# Homework Help: Function equality

1. Jan 12, 2012

### Elwin.Martin

1. The problem statement, all variables and given/known data
Two functions f and g are equal iff
(a) f and g have the same domain, and
(b) f(x) = g(x) for every x in the domain of f.

Not actually hw, but I wanted to prove or at least see the elementary proof of this theorem.
2. Relevant equations
just the formal function definition:
A function f is a set of ordered pairs (x,y) [such that] no two of which have the same first member.

y = f(x), customarily is used over (x,y) is an element of f
3. The attempt at a solution
Alright, I just want to know if I'm over-simplifying here...but,

Since f is a set of ordered pairs and g is a set of ordered pairs, for f = g we must have that every ordered pair in f is an ordered pair in g and every ordered pair in g is an ordered pair in f (subsets of one another). For f and g to be equal then, they must contain the same first members and thus the same domain.

And then then something along the same lines for the second part.
= = = =
• Brief:
Reproduce the entire post on function equality word for word. The entries are separate material with no connection to the post on function equality.

• Entries shown:
= = = =
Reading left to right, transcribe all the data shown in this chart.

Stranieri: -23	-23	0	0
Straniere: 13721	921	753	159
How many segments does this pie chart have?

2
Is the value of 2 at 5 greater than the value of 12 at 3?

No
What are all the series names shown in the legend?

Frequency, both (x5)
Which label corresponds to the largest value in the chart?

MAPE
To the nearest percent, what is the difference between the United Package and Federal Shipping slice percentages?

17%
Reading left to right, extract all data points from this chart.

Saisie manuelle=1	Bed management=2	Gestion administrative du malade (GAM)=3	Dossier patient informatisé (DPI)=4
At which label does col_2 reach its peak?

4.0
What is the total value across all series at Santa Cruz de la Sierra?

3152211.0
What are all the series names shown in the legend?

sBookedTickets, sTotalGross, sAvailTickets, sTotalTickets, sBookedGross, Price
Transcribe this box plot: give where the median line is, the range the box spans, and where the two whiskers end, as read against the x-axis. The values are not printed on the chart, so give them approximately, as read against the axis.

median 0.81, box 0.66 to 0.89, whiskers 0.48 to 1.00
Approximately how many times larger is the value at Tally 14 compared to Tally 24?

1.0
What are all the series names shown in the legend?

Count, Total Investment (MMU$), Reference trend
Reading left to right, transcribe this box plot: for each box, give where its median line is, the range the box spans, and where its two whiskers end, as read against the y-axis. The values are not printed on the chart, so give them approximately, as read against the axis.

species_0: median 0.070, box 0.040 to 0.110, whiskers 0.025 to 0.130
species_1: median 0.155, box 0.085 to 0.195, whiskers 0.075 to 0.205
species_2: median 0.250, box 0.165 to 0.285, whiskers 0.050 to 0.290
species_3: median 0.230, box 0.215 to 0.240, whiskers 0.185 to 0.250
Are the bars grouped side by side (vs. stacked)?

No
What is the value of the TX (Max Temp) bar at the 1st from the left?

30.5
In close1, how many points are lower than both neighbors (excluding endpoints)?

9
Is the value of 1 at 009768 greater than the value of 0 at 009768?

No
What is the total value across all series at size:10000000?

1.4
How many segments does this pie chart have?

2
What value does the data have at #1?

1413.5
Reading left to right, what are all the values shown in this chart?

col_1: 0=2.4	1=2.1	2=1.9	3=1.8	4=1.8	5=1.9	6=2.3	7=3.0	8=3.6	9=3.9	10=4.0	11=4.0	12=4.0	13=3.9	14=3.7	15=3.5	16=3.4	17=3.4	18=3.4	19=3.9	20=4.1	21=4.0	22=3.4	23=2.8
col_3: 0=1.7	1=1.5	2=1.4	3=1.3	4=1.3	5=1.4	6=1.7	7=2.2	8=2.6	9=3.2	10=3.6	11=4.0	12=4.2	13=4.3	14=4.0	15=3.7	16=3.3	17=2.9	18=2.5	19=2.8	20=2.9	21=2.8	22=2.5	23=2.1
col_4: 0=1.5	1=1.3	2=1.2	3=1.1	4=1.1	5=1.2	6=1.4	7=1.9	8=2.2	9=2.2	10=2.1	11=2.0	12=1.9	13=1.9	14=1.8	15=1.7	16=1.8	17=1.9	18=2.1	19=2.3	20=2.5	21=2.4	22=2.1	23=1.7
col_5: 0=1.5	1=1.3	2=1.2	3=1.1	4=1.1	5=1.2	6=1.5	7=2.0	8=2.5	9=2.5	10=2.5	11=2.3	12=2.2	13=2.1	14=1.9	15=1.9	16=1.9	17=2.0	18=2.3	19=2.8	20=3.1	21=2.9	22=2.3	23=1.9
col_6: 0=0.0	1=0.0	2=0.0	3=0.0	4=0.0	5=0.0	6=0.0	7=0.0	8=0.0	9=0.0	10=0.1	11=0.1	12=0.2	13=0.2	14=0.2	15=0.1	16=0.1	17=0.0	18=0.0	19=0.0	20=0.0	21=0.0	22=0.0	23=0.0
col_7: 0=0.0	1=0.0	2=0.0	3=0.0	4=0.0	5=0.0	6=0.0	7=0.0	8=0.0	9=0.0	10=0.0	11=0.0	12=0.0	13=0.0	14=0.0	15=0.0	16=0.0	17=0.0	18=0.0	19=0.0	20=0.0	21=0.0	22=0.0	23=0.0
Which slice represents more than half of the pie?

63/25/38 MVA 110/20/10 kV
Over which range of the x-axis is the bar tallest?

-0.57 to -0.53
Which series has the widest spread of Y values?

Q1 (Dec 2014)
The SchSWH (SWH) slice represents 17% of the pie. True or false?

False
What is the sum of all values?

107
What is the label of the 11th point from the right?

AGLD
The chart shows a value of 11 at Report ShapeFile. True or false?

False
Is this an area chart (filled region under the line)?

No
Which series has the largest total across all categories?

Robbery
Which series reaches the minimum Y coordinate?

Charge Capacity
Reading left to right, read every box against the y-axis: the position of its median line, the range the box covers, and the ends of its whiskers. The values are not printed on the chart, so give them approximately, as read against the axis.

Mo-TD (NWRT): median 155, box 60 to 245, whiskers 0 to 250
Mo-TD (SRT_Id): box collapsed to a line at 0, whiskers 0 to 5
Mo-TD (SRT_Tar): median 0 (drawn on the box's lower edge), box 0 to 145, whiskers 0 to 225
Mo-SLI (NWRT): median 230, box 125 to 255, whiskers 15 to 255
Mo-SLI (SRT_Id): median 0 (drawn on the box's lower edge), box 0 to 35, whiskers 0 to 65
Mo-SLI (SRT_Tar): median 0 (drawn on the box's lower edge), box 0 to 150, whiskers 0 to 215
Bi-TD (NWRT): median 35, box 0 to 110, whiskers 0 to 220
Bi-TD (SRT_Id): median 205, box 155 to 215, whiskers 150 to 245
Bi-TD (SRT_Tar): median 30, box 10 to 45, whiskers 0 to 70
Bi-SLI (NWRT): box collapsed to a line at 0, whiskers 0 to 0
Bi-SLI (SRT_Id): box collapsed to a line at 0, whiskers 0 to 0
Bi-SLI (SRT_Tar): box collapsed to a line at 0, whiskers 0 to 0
= = = =
• Expected answer:
# Homework Help: Function equality

1. Jan 12, 2012

### Elwin.Martin

1. The problem statement, all variables and given/known data
Two functions f and g are equal iff
(a) f and g have the same domain, and
(b) f(x) = g(x) for every x in the domain of f.

Not actually hw, but I wanted to prove or at least see the elementary proof of this theorem.
2. Relevant equations
just the formal function definition:
A function f is a set of ordered pairs (x,y) [such that] no two of which have the same first member.

y = f(x), customarily is used over (x,y) is an element of f
3. The attempt at a solution
Alright, I just want to know if I'm over-simplifying here...but,

Since f is a set of ordered pairs and g is a set of ordered pairs, for f = g we must have that every ordered pair in f is an ordered pair in g and every ordered pair in g is an ordered pair in f (subsets of one another). For f and g to be equal then, they must contain the same first members and thus the same domain.

And then then something along the same lines for the second part.